Search code examples
google-cloud-dataflowapache-beambeam-sql

BeamSQL Group By query problem with Float value


Tried to get the unique value from the BigQuery table using BeamSQL in Google Dataflow. Using Group By clause implemented the condition in BeamSQL (sample query below). One of the column has float data type. While executing the Job got below exceptions,

Caused by: org.apache.beam.sdk.coders.Coder$NonDeterministicException: org.apache.beam.sdk.coders.RowCoder@81d6d10 is not deterministic because: All fields must have deterministic encoding. Caused by: org.apache.beam.sdk.coders.Coder$NonDeterministicException: FloatCoder is not deterministic because: Floating point encodings are not guaranteed to be deterministic.

BeamSQL Query:

PCollection ST= mainColl.apply(SqlTransform.query("SELECT ID,ITEM,UNITPRICE FROM PCOLLECTION GROUP BY ID,ITEM,UNITPRICE"));

It would be good if some one help me to solve this issue.
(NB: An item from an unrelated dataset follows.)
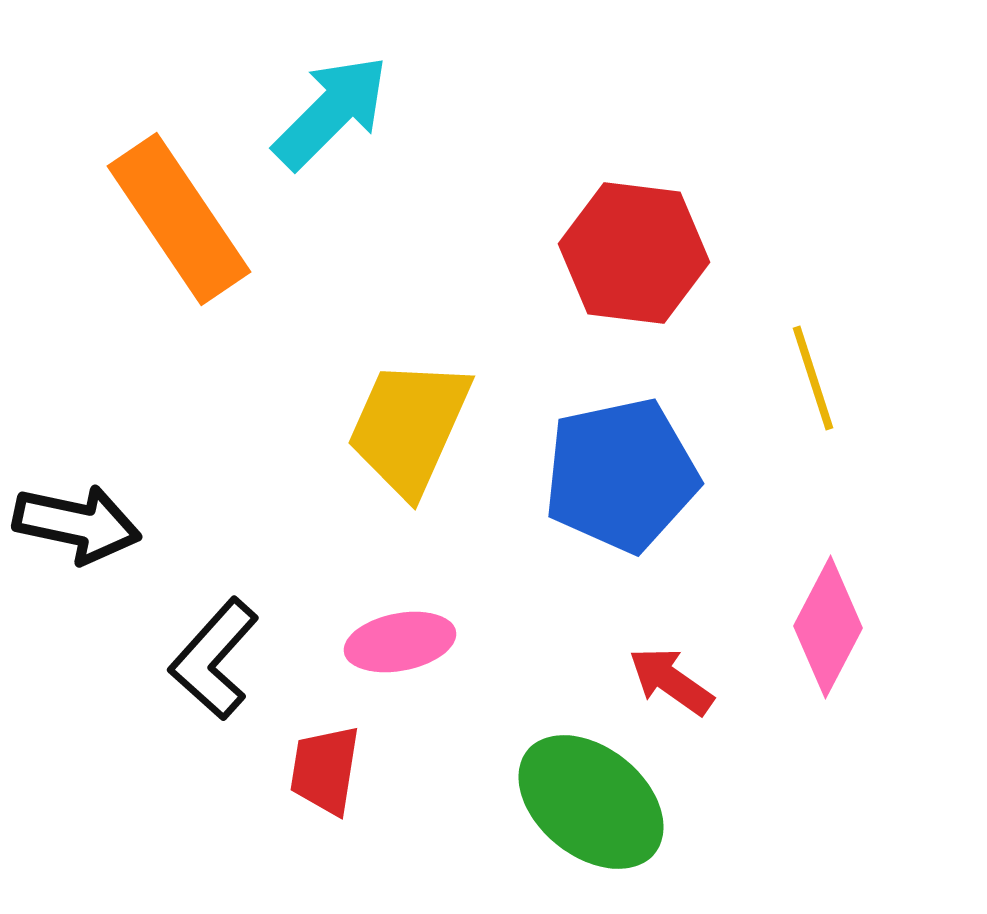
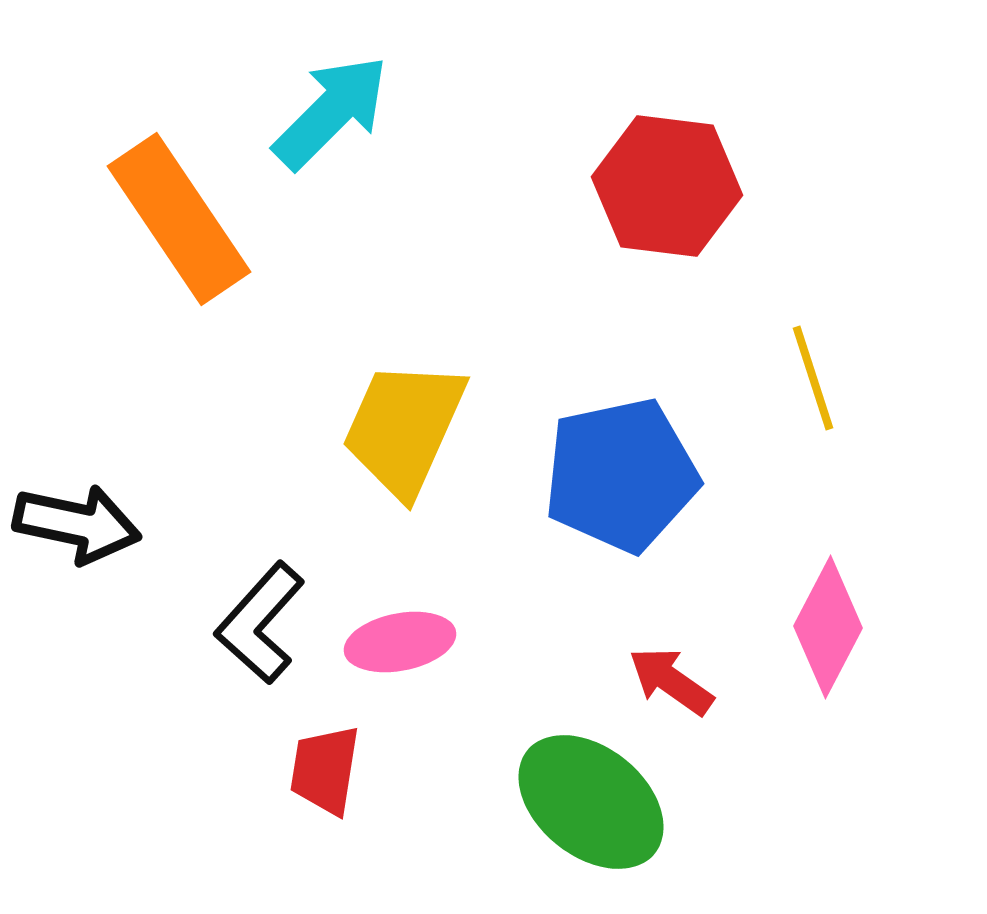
red hexagon: moved 33 px right, 67 px up
yellow trapezoid: moved 5 px left, 1 px down
black L-shape: moved 46 px right, 36 px up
Please note, if we remove the float column then BeamSQL query works fine.


Solution

  • This is indicating that you should not use floating point values (in this case probably UNITPRICE value) in the aggregation (group by) scheme, because their output is non-deterministic (i.e. it can change based on the precision change). For instance, consider this example:

    WITH
      data AS (
      SELECT 100 AS id, 'abc' as item, 0.3448473362800000001 AS unitprice
      UNION ALL
      SELECT 200 AS id, 'xyz' as item, 0.49300013 AS unitprice
      UNION ALL
      SELECT 500 AS id, 'pqr' as item, 0.67322332200000212 AS unitprice
    )
    select id, item, unitprice from data
    group by id, item, unitprice
    

    Output for this comes to be:

    100 abc 0.34484733628    
    200 xyz 0.49300013   
    500 pqr 0.6732233220000021
    

    in which, the unitprice values look a bit different.

    To avoid this, you can go two routes:

    • You can cast your unitprice as a string and then continue with grouping. Something like cast(unitprice as string) as unitprice in your query.
    • You can simply choose to keep unitprice as non-grouped entity (which is a logical option in most cases), and just do max(unitprice) as unitprice or avg(unitprice) as unitprice in your query, while grouping by id, item.

    Hope this helps.